Dans un arrêt du 9 septembre 2003 (Mme Burbaud), la Cour des communautés européennes a jugé que la France était dans l’obligation de dispenser les ressortissants communautaires titulaires d’un diplôme équivalent à la réussite à l’examen de fin de formation de l’École nationale de la santé publique, de la formation dispensée par cette école pour accéder à l’emploi de directeur d’hôpital. Un décret du 22 mars 2010 relatif aux modalités de recrutements et d’accueil des ressortissants des États membres de l’Union européenne ou d’un autre État faisant partie de l’accord sur l’Espace économique européen dans un corps, un cadre d’emplois ou un emploi de la fonction publique française régit aujourd’hui ce domaine. Un nouvel arrêt de la Cour de justice de l’UE du 26 octobre 2006, portant sur les conditions de prise en compte de l’ancienneté acquise dans un emploi public dans un autre pays de l’Union (l’Italie dans ce cas) doit être pris en compte lors de l’embauche d’un ressortissant européen dans la fonction publique d’un autre État membre que celle de son pays d’origine.

l’affirmation de la contractualisation.

Le 28 juin 1999, le parlement européen et le conseil adoptaient une directive obligeant à transformer un contrat à durée déterminée (CDD) en un contrat à durée indéterminée (CDI) au bout de six ans de CDD. Cette disposition s’applique à tous les salariés du privé comme du public, l’objectif était de lutter contre la précarité. Une loi du 26 juillet 2005 a transposé la directive en appliquant la mesure à la fonction publique en transformant le CDD en CDI, soit en maintenant la qualification de contractuel, alors qu’elle aurait très bien pu prévoir la titularisation sur le statut, sans déroger à la directive pour lutter effectivement contre la précarité dans la fonction publique. De plus, dans les faits, le plus souvent l’administration s’arrange pour ne pas atteindre les six ans de CDD, pour ne pas avoir à transformer le contrat en CDI et développer la contractualisation précaire dans la fonction publique.

Nous sommes ici, en présence d’une utilisation hypocrite par le gouvernement de la réglementation européenne, afin de l’interpréter pour mettre en œuvre une politique de détricotage du statut, en en faisant porter la responsabilité à l’UE, et engager une évolution des règles du contrat de travail dans l’administration, contraire à la tradition administrative française.

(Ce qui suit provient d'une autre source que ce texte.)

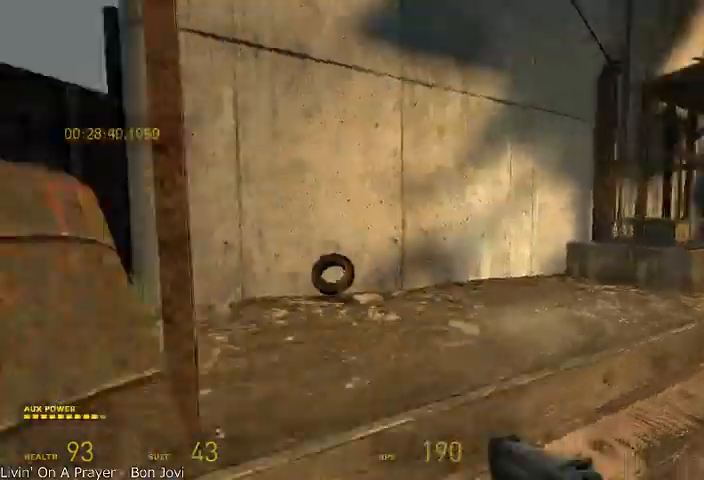
{"keys": ["w"], "mouse": [], "events": [[83, "d", "up"], [125, "a", "down"], [250, "r", "down"], [292, "a", "up"], [292, "w", "down"], [375, "r", "up"]]}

Ces quatre exemples concernent des affaires portant sur la fonction publique française, mais la question est bien plus complexe, car des questions de même nature se posent dans tous les États membres de l’UE, et d’autres arrêts de la Cour portant sur la prise en compte de l’ancienneté, des conditions d’accès à la fonction publique par concours ou non, etc. sont pris par la Cour en fonction des affaires qui lui sont soumises. Les arrêts de la Cour de l’Union européenne pris à propos d’une affaire dans un État forment jurisprudence et s’appliquent dans tous les États membres. C’est une source non négligeable de la jurisprudence du Conseil d’État sur le droit de la fonction publique et de l’évolution du statut de la fonction publique, que la loi du 6 août 2019 reflète aussi, même si ça n’apparaît pas dans les textes.